2 Materials and methods
2.1 Materials
Standard minerals (iron and zinc), sugars (sucrose, fructose, and glucose), Amino acids (aspartic acid, threonine, serine, glutamate, proline, glycine, alanine, valine, methionine, isoleucine, leucine, tyrosine, phenylalanine, histidine, lysine, and arginine), oleanolic acid, ascorbic acid, rutin, ABTS, 1,1-diphenyl-2-picrylhydrazyl (DPPH), thiazolyl blue tetrazolium bromide (MTT), dimethylsulfoxide (DMSO) and other reagents were obtained from Aladdin (Shanghai. China). All reagents and chemicals were of analytical grade unless stated otherwise.
2.2 Substrates
The strain of G. lucidum was stored in the author’s laboratory. Seed culture medium consisted of the following components: potato extract powder 3 g/L, peptone 2 g/L, glucose 20 g/L, KH2PO4 1 g/L, and MgSO4·7H2O 0.5 g/L, Vitamin B1 0.05 g/L. Sugarcane juice fermentation medium were from the following processes: sugarcanes were harvested from the base of Institute of Biological and Medical Engineering, Guangdong Academy of Sciences. The sugarcane juice was collected after washing and squeezing. The total soluble solids of the sugarcane juice was diluted to 5 °Brix and used as fermentation medium, followed by financial sterilization at 121 °C for 20 min. The 10% (v/v) of G. lucidum seed culture medium was inoculated into the sugarcane juice fermentation medium and incubated at 28 °C and 150 rpm for 10 days, and fermentation samples were taken for further analysis.
2.3 Beverage production
The G. lucidum fermentation products, containing fermentation fluid and mycelium, were fragmented by a high-pressure homogenizer, then filtered and collected the filtrate. The optimum beverage formula was obtained by orthogonal experiment (Karunanayaka & Tang, 2018), in which fermentation products for 70%, citric acid for 1.0 g/L, xanthan gum for 0.2 g/L, stevia glycoside 0.1 g/L.

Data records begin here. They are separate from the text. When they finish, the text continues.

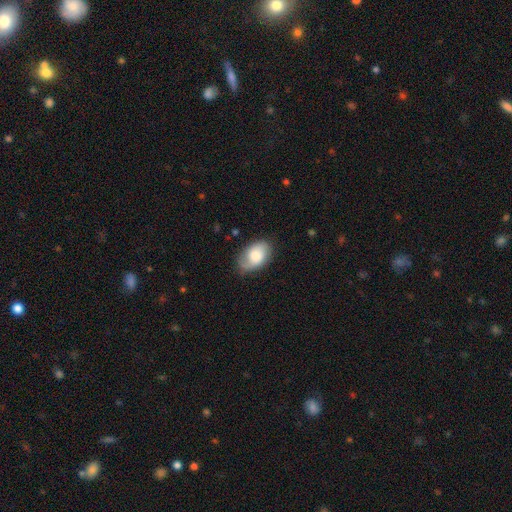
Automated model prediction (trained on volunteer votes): The model was most divided on "smooth or featured": smooth: 62%, featured or disk: 31%, star or artifact: 7%. More confident: how rounded — in between (89%); merging — none (73%).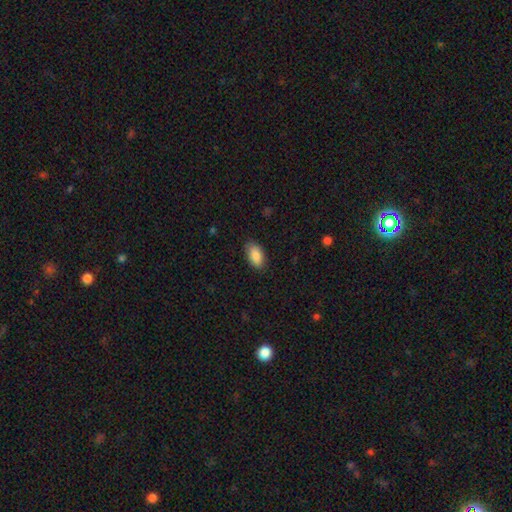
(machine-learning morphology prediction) smooth_or_featured: smooth (p=0.88) [alt: star or artifact p=0.06]
how_rounded: in between (p=0.94) [alt: round p=0.03]
merging: none (p=0.86) [alt: minor disturbance p=0.11]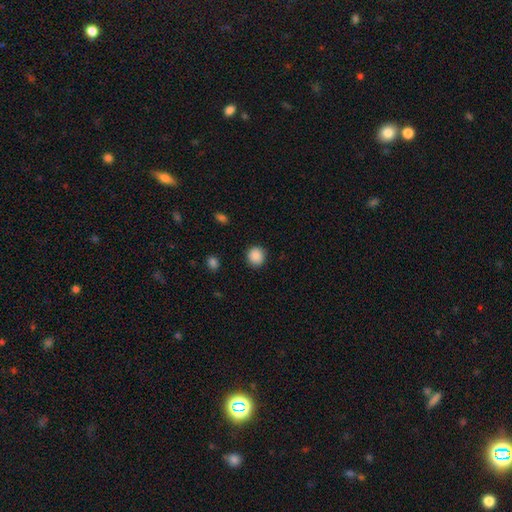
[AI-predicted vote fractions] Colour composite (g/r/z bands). It shows a smooth galaxy with no disk features (89%) that is round (89%). Merging: none (90%).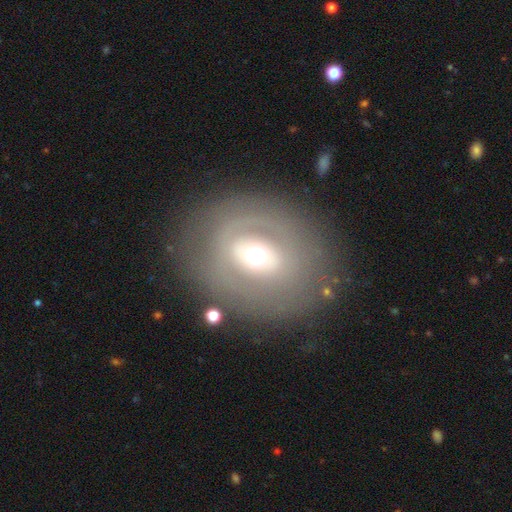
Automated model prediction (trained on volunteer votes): Smooth or featured?
  - featured or disk: 44% *
  - smooth: 43%
  - star or artifact: 12%
Merging?
  - none: 76% *
  - minor disturbance: 12%
  - major disturbance: 10%
  - merger: 3%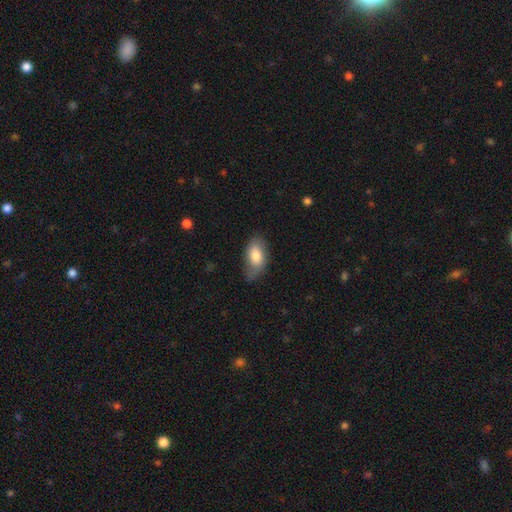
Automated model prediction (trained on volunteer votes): The model was most divided on "merging": none: 63%, minor disturbance: 28%, major disturbance: 8%, merger: 2%. More confident: how rounded — in between (92%); smooth or featured — smooth (78%).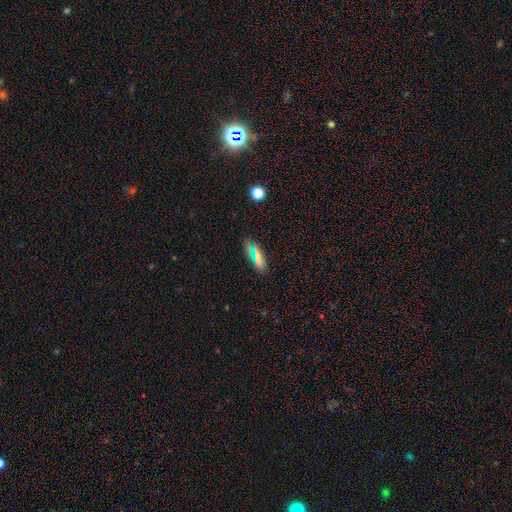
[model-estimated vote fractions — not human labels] Smooth or featured?
  - smooth: 67% *
  - star or artifact: 19%
  - featured or disk: 15%
How rounded?
  - in between: 62% *
  - cigar-shaped: 32%
  - round: 7%
Merging?
  - none: 86% *
  - minor disturbance: 10%
  - major disturbance: 3%
  - merger: 2%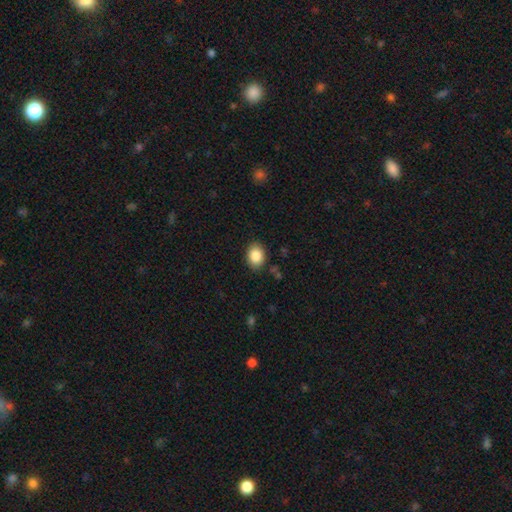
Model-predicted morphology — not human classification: type=smooth (87%); roundness=in between (62%); merging=none (87%).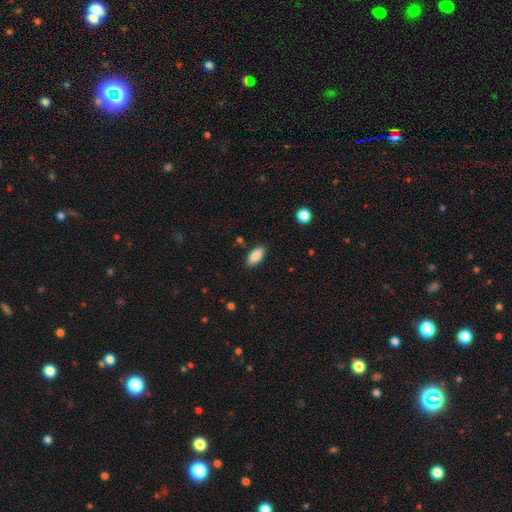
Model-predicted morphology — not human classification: smooth_or_featured: smooth (p=0.88) [alt: star or artifact p=0.07]
how_rounded: in between (p=0.90) [alt: cigar-shaped p=0.08]
merging: none (p=0.87) [alt: minor disturbance p=0.09]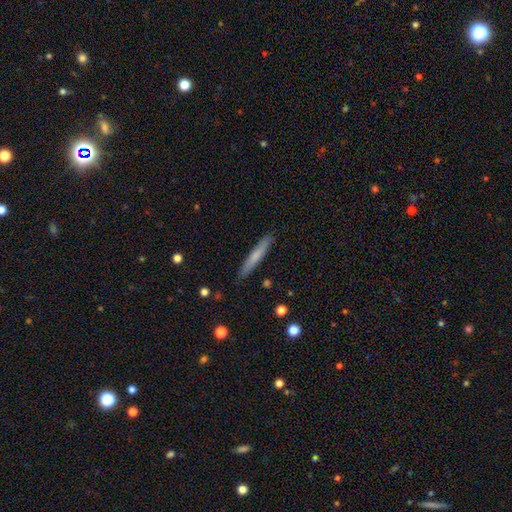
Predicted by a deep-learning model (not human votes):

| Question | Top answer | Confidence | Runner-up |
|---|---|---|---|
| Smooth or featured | smooth | 64% | featured or disk (30%) |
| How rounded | cigar-shaped | 95% | in between (4%) |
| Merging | none | 90% | minor disturbance (8%) |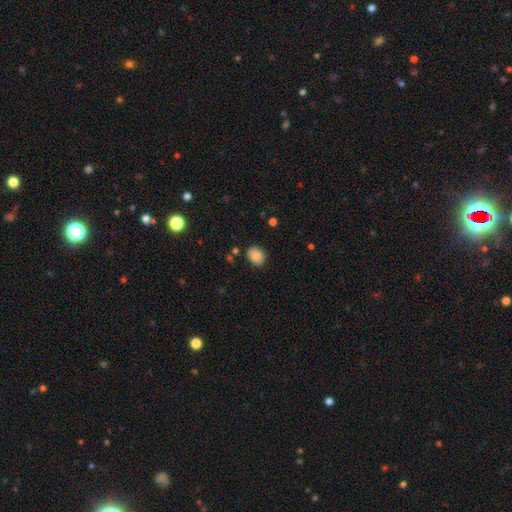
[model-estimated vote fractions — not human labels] smooth_or_featured: smooth (p=0.87) [alt: star or artifact p=0.09]
how_rounded: in between (p=0.66) [alt: round p=0.33]
merging: none (p=0.79) [alt: minor disturbance p=0.15]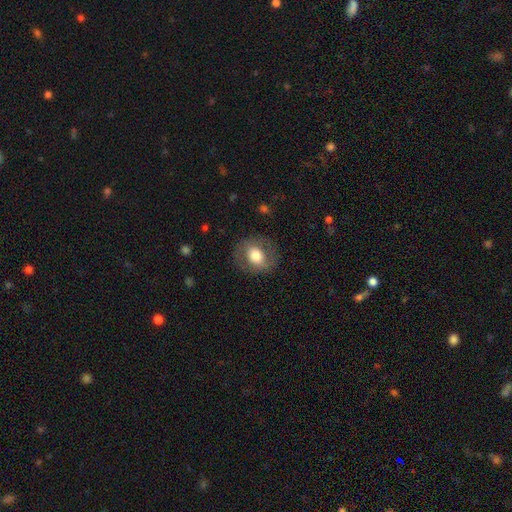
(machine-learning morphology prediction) Smooth or featured: smooth — 64% (featured or disk — 28%)
How rounded: round — 66% (in between — 33%)
Merging: none — 80% (minor disturbance — 12%)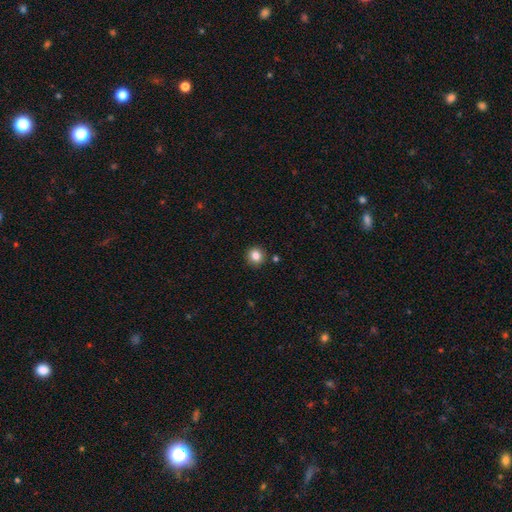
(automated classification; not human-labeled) Smooth or featured?
  - smooth: 84% *
  - star or artifact: 11%
  - featured or disk: 5%
How rounded?
  - round: 92% *
  - in between: 7%
  - cigar-shaped: 1%
Merging?
  - none: 90% *
  - minor disturbance: 6%
  - merger: 2%
  - major disturbance: 2%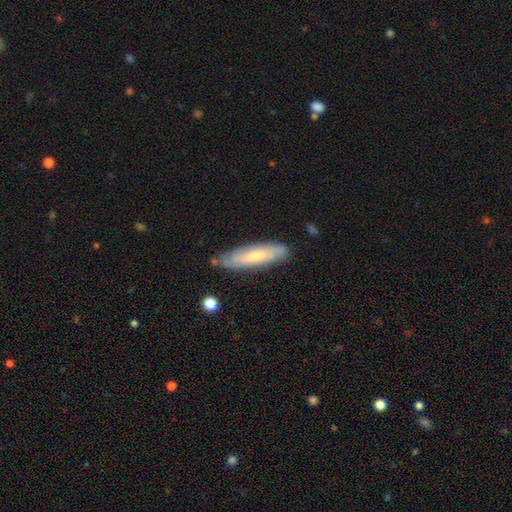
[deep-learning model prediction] smooth_or_featured: smooth (p=0.53) [alt: featured or disk p=0.41]
how_rounded: cigar-shaped (p=0.72) [alt: in between p=0.27]
merging: none (p=0.77) [alt: minor disturbance p=0.18]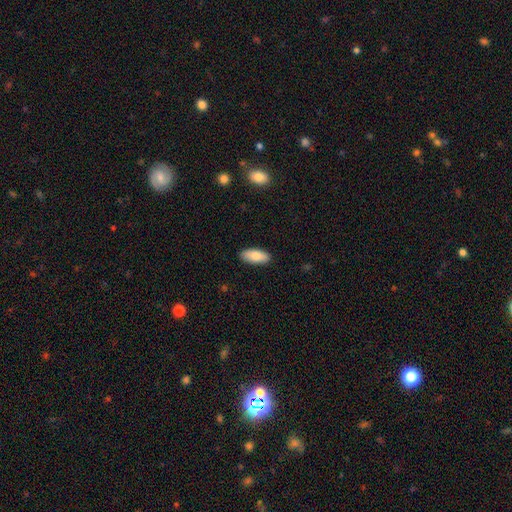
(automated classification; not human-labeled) Overall: smooth (84%). How rounded: in between (84%). Merging: none (89%).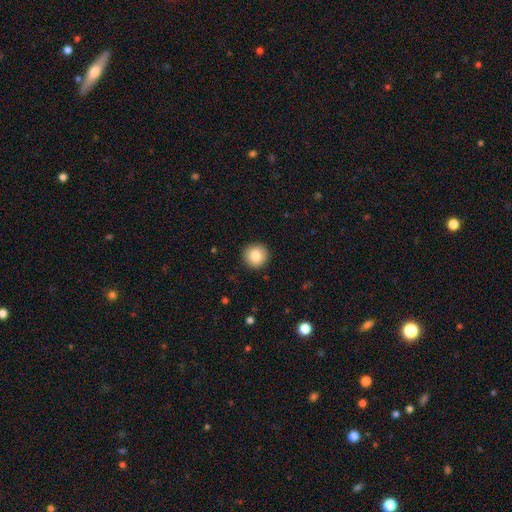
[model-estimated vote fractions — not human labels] Smooth or featured: smooth — 86% (star or artifact — 8%)
How rounded: round — 95% (in between — 4%)
Merging: none — 92% (minor disturbance — 5%)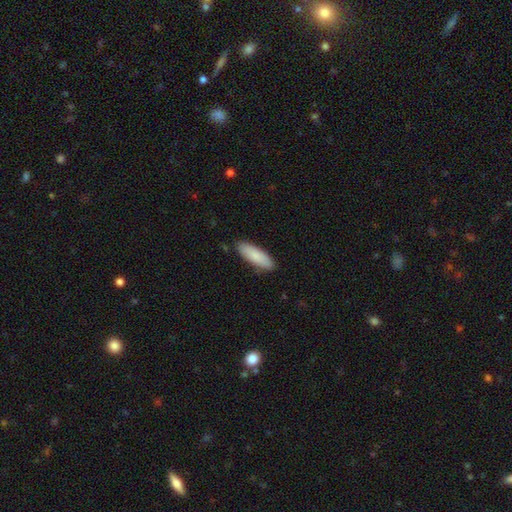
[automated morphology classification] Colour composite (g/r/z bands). It shows a smooth galaxy with no disk features (85%) that is in between round and cigar-shaped (54%). Merging: none (87%).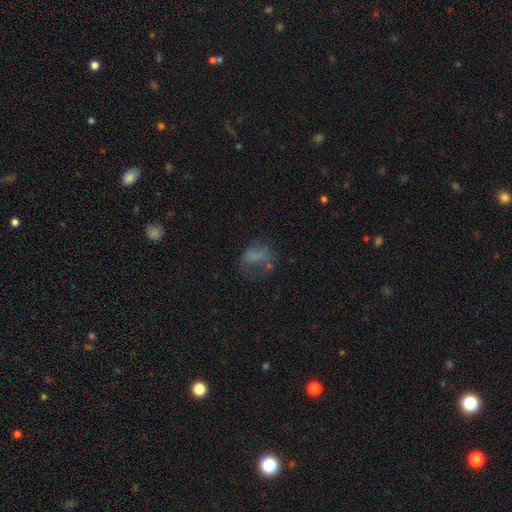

2.4 Determination of total soluble solids and sugars
Total soluble solids (TSS) (ºBrix) were measured with a Digtial Hand-held “Pocket” Refractometer (H315476). The reducing sugars were determined by the 3,5-dinitrosalicylic acid reagent assay (Khatri & Chhetri, 2020). The sucrose content was determined by a high-performance liquid chromatography system (Perkin Elmer Altus A-10) on a Carbomix H-NP 10:8% (7.8 × 300 mm i.d., 10 μm) column with a mobile phase of 2.5 mmol/L H2SO4 with the flow rate of 0.6 mL/min and temperature of 35 °C.
2.5 Determination of polysaccharide content
The phenol-sulphuric acid assay was used to determine the total polysaccharides content of the samples (Chen et al., 2019). 5 mL samples were extracted with 20 mL anhydrous ethanol (1:4 v/v) at 4 °C overnight. The precipitate was collected after centrifugation at 8000 r/min for 10 min. The precipitate was washed 3 times with 80% anhydrous ethanol and then re-dissolved by adding 5 mL of distilled water to obtain a crude polysaccharide samples.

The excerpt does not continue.